History of the Quetzal
The Quetzal bills feature the beautiful national bird of Guatemala, the green and red resplendent Quetzal, which is in danger of extinction from habitat loss. The ancient Mayans who populated the region of present-day Guatemala used the bird's feathers as money. The modern bills include their denominations in both standard Arabic numerals and the corresponding ancient Mayan symbols. Images of notable historical figures, including General José María Orellana, Guatemala's president from 1921 to 1926, decorate the fronts of the bills, while the backs display national symbols, such as Tikal.
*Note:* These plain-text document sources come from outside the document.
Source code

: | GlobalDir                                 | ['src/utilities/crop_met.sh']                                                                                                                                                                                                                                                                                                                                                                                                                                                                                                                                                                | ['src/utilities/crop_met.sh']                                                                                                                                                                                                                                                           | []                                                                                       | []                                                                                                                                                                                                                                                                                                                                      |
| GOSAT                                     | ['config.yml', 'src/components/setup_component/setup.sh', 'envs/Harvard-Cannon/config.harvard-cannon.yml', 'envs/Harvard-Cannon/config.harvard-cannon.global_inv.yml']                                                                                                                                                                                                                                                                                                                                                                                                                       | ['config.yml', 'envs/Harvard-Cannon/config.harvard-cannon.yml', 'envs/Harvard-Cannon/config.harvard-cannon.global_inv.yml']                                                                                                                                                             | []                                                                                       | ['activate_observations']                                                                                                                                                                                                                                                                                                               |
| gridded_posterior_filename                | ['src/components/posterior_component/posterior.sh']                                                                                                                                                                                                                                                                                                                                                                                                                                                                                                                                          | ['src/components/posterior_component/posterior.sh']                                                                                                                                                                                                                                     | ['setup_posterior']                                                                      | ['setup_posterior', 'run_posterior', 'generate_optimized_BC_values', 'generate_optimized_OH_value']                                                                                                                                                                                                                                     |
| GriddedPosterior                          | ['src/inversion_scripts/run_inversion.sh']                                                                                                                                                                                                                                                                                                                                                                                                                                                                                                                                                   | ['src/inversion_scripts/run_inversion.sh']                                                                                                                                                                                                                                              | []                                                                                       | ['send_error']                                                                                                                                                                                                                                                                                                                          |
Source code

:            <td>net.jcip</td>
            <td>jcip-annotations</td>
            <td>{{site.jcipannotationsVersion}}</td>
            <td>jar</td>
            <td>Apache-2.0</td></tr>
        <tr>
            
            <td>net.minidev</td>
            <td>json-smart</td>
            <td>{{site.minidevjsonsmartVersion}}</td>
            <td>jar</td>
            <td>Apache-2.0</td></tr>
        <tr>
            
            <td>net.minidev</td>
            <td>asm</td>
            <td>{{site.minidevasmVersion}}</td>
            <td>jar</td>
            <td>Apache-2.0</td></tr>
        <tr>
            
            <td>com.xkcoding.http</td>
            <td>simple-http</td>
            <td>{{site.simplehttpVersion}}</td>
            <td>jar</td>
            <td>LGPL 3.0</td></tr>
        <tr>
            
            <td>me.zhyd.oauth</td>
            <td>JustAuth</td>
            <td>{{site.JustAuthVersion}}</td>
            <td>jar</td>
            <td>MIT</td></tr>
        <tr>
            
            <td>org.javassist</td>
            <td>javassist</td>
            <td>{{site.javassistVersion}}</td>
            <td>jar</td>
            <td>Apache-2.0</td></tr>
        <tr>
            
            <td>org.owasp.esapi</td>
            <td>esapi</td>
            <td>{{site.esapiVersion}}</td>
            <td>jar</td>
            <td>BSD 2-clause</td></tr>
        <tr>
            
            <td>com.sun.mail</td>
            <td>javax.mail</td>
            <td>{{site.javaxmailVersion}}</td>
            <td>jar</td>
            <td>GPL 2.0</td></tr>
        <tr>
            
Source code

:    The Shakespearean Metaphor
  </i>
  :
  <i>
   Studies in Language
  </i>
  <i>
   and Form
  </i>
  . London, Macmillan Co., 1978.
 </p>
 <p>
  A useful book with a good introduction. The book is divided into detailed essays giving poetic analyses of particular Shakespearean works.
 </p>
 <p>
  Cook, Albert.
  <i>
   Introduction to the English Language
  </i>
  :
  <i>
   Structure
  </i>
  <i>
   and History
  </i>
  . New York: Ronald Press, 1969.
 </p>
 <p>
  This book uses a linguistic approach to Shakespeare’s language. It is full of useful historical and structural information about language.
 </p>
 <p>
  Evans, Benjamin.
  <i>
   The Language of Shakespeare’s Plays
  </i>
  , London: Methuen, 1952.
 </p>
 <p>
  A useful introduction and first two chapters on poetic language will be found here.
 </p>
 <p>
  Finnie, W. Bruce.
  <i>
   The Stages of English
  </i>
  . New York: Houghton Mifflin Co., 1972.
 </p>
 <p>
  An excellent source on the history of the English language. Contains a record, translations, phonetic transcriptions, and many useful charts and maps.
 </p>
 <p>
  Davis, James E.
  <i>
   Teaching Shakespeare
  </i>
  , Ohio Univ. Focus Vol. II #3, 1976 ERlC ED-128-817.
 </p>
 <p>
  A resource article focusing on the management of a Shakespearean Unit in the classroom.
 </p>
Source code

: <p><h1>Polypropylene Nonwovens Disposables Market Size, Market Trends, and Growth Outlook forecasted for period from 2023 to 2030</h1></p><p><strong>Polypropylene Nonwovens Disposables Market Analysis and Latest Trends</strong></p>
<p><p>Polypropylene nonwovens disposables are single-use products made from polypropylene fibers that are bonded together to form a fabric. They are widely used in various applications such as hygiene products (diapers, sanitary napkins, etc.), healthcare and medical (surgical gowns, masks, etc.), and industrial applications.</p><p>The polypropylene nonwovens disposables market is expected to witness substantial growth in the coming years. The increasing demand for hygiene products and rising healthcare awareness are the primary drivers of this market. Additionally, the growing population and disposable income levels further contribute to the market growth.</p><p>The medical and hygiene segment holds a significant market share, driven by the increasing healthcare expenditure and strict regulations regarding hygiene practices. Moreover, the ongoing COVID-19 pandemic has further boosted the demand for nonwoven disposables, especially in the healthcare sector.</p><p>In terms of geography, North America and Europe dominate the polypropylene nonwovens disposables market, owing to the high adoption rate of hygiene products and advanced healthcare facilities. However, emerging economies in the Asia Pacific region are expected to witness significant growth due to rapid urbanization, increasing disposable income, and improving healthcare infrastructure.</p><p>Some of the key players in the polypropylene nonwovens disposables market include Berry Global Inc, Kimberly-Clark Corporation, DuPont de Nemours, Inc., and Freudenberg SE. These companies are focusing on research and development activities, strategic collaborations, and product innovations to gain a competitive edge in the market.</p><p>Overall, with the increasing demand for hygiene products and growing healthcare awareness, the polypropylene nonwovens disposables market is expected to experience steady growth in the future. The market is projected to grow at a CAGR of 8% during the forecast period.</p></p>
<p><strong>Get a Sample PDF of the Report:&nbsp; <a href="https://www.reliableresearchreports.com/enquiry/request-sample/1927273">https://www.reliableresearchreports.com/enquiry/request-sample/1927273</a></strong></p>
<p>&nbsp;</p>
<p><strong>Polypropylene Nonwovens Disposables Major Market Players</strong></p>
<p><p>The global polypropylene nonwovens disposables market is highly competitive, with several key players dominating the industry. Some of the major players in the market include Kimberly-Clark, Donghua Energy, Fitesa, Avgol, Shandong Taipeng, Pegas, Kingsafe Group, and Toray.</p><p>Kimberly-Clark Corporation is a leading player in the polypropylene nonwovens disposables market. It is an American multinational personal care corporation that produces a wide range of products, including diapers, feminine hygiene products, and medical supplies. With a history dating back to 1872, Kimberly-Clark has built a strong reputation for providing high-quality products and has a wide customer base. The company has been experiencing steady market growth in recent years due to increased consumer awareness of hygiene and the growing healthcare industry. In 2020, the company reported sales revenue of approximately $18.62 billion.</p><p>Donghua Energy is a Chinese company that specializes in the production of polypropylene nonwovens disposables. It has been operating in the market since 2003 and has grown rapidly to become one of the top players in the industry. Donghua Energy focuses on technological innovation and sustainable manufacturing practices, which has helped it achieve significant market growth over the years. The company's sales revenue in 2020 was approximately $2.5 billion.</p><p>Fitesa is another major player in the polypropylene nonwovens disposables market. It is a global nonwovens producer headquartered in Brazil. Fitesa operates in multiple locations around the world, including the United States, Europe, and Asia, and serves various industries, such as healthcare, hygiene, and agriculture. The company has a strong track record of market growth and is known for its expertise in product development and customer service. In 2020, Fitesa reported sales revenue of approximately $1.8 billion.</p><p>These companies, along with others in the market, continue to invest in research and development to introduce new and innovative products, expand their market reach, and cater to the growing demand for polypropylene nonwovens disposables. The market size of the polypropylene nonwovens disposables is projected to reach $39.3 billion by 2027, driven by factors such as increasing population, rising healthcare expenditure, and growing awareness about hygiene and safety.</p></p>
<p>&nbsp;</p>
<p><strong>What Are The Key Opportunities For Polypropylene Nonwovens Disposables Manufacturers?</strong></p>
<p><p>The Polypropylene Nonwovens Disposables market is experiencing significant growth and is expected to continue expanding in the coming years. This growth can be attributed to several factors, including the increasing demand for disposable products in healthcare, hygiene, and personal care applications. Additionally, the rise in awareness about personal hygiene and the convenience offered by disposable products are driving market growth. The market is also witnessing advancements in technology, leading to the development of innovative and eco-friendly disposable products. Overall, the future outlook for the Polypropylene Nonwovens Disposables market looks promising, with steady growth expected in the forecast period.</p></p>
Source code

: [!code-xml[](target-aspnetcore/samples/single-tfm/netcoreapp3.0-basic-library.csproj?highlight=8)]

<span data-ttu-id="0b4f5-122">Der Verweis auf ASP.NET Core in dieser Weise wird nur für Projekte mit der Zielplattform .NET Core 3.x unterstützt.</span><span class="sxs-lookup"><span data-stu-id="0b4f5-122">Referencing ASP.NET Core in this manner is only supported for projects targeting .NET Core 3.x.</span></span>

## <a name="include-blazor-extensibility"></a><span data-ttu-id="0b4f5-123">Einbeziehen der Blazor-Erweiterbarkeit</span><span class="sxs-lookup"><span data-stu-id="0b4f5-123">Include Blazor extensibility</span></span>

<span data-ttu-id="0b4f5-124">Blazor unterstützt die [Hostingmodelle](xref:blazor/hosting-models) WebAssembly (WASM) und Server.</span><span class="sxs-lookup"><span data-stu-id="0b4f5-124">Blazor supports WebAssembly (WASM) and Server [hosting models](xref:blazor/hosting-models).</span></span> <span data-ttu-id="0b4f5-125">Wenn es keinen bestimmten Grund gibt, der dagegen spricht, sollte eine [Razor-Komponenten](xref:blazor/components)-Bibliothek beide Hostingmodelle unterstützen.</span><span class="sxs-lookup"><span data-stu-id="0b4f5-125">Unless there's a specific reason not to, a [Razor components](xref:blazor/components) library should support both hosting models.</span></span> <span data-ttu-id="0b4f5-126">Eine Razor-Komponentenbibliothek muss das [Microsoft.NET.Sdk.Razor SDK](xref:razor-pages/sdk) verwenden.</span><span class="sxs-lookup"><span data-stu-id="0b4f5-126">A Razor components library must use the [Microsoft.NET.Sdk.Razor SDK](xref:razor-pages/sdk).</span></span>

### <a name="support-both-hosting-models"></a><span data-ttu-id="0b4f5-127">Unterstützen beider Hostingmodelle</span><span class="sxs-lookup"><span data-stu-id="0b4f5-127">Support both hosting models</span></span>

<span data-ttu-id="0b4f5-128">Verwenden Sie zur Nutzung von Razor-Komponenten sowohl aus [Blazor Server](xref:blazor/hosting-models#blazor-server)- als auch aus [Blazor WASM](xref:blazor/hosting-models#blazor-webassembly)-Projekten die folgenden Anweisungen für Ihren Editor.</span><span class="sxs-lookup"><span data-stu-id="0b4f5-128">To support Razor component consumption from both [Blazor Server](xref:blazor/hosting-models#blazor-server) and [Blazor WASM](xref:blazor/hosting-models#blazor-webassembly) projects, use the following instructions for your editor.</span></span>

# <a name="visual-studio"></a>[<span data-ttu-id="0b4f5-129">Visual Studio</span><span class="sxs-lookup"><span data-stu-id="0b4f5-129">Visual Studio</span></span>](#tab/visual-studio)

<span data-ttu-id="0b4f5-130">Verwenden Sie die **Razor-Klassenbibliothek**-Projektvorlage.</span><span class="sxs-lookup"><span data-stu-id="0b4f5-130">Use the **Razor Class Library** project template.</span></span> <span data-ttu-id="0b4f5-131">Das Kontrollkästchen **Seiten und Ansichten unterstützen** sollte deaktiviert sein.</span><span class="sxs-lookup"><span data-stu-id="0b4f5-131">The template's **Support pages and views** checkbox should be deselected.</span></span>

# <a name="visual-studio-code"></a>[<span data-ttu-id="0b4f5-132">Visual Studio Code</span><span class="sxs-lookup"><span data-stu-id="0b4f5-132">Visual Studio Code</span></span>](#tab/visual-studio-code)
The Quetzal coins carry the Guatemalan coat of arms on the front.
Introduced in 1925 by President Orellana, the Quetzal let to the creation of the Bank of Guatemala, the only institution authorized to issue currency. Pegged to the U.S. dollar from its inception until 1987, the Quetzal still maintains stable exchange rates, despite its status as a floating currency.
Traveling With Quetzals
The U.S. dollar is widely accepted in Guatemala's capital and in the country's most touristy destinations such as Antigua, around Lake Atitlan, and near Tikal. However, you should carry local currency, especially in smaller denominations, when you visit rural areas, food and craft markets, and government-operated tourist sites. Most vendors make a change in Quetzals even for transactions in dollars, so you will undoubtedly end up with some in your pocket. The Quetzal bills fit in wallets designed for U.S. dollars, and their colorful designs easily distinguish them, so many travelers end up with a mix to draw from when they go to pay a bill.
The country's chronically undependable ATMs inspire many a rant on online travel message boards. Those located inside banks or at international hotels seem to produce the best results. Some newer ATMs even allow you to choose between Quetzals and U.S. dollars. If you do withdraw Quetzals from an ATM, you might end up with large bills that can be difficult to break, but you generally get the best exchange rate this way. Keep in mind, too, that ATMs typically impose a transaction limit, and you may incur charges from both your bank and the issuing bank when you use an ATM in another country.
You can also exchange money at banks throughout the country. If you carry U.S. cash into Guatemala, make sure the bills are crisp and undamaged, as tears and other signs of wear can cause a bank or vendor to reject them. Try to spend all your Quetzals before you leave the country as it can be difficult and expensive to change them back to your home currency.